Import all necessary packages¶
The main packages necessary for this example are h5py
, matplotlib
, and sidpy
, in addition to pyUSID
:
[1]:
import subprocess
import sys
import os
import matplotlib.pyplot as plt
from warnings import warn
import h5py
%matplotlib inline
def install(package):
subprocess.call([sys.executable, "-m", "pip", "install", package])
try:
# This package is not part of anaconda and may need to be installed.
import wget
except ImportError:
warn('wget not found. Will install with pip.')
import pip
install('wget')
import wget
# Finally import pyUSID.
try:
import pyUSID as usid
import sidpy
except ImportError:
warn('pyUSID not found. Will install with pip.')
import pip
install('pyUSID')
import sidpy
import pyUSID as usid
Download the dataset¶
As mentioned earlier, this image is available on the USID repository and can be accessed directly as well. Here, we will simply download the file using wget
:
[2]:
h5_path = 'temp.h5'
url = 'https://raw.githubusercontent.com/pycroscopy/USID/master/data/SingFreqPFM_0003.h5'
if os.path.exists(h5_path):
os.remove(h5_path)
_ = wget.download(url, h5_path, bar=None)
Open the file¶
Lets open the file and look at its contents using sidpy.hdf_utils.print_tree()
[3]:
h5_file = h5py.File(h5_path, mode='r')
usid.hdf_utils.print_tree(h5_file)
/
├ Measurement_000
---------------
├ Channel_000
-----------
├ Raw_Data
├ Channel_001
-----------
├ Raw_Data
├ Channel_002
-----------
├ Raw_Data
├ Channel_003
-----------
├ Raw_Data
├ Position_Indices
├ Position_Values
├ Spectroscopic_Indices
├ Spectroscopic_Values
Notice that this file has multiple Channel, each with a dataset named Raw_Data
. Are they all Main Dataset datasets? There are multiple ways to find out this. One approach is simply to ask pyUSID to list out all available Main
datasets.
Visualize the contents in each of these channels¶
[4]:
for main_dset in usid.hdf_utils.get_all_main(h5_file):
print(main_dset)
print('---------------------------------------------------------------\n')

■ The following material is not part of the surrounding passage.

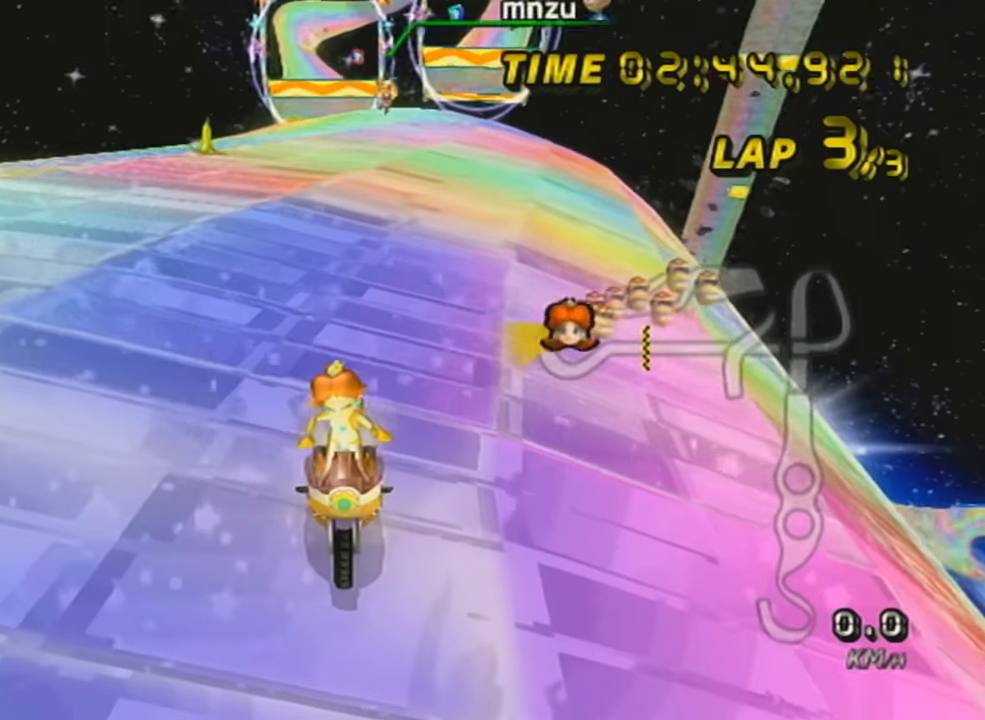
{"buttons": ["A", "X", "R1"], "left_stick": "right", "events": [[350, "left_stick", "right"]]}
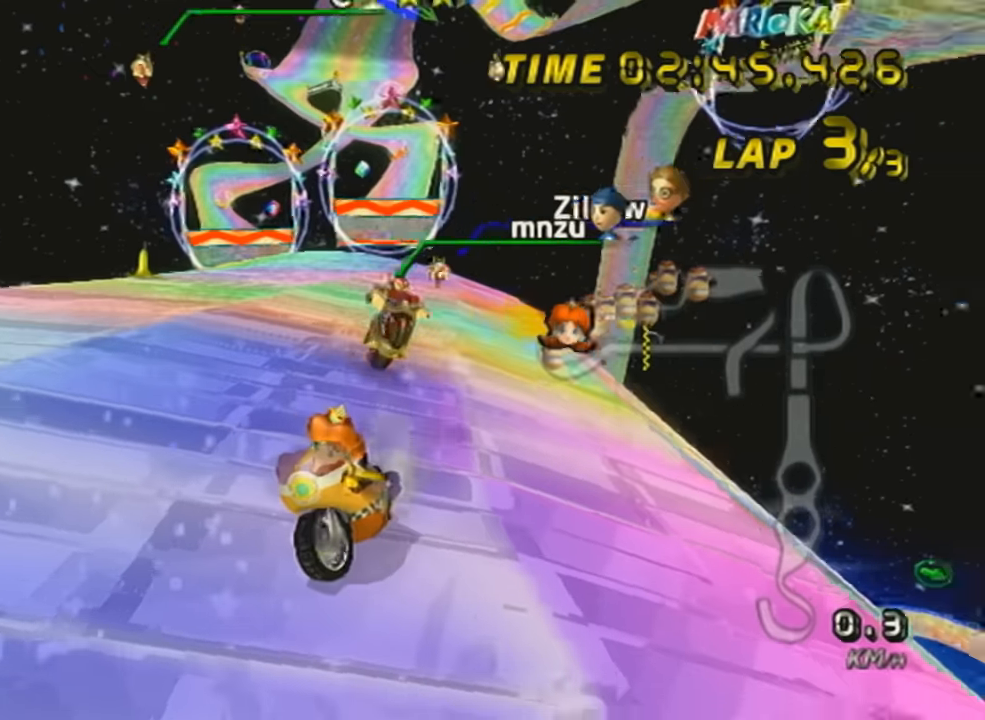
{"buttons": ["A", "X", "R1"], "left_stick": "left", "events": [[17, "left_stick", "left"], [167, "left_stick", "center"], [501, "left_stick", "left"]]}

<HDF5 dataset "Raw_Data": shape (16384, 1), type "<f4">
located at:
/Measurement_000/Channel_000/Raw_Data
Data contains:
HeightRetrace (m)
Data dimensions and original shape:
Position Dimensions:
X - size: 128
Y - size: 128
Spectroscopic Dimensions:
arb - size: 1
Data Type:
float32
---------------------------------------------------------------
<HDF5 dataset "Raw_Data": shape (16384, 1), type "<f4">
located at:
/Measurement_000/Channel_001/Raw_Data
Data contains:
AmplitudeRetrace (m)
Data dimensions and original shape:
Position Dimensions:
X - size: 128
Y - size: 128
Spectroscopic Dimensions:
arb - size: 1
Data Type:
float32
---------------------------------------------------------------
<HDF5 dataset "Raw_Data": shape (16384, 1), type "<f4">
located at:
/Measurement_000/Channel_002/Raw_Data
Data contains:
DeflectionRetrace (m)
Data dimensions and original shape:
Position Dimensions:
X - size: 128
Y - size: 128
Spectroscopic Dimensions:
arb - size: 1
Data Type:
float32
---------------------------------------------------------------
<HDF5 dataset "Raw_Data": shape (16384, 1), type "<f4">
located at:
/Measurement_000/Channel_003/Raw_Data
Data contains:
PhaseRetrace (m)
Data dimensions and original shape:
Position Dimensions:
X - size: 128
Y - size: 128
Spectroscopic Dimensions:
arb - size: 1
Data Type:
float32
---------------------------------------------------------------
From the print statements above, it is clear that each of these Raw_Data
datasets were indeed Main
datasets. How can these datasets be Main
if they are not co-located with the corresponding sets of Ancillary
datasets within each Channel
group?
Sharing Ancillary Datasets¶
Since each of the Main
datasets have the same position and spectroscopic dimensions, they share the same set of ancillary datasets that are under Measurement_000
group. This is common for Scanning Probe Microscopy scans where information from multiple sensors are recorded simultaneously during the scan.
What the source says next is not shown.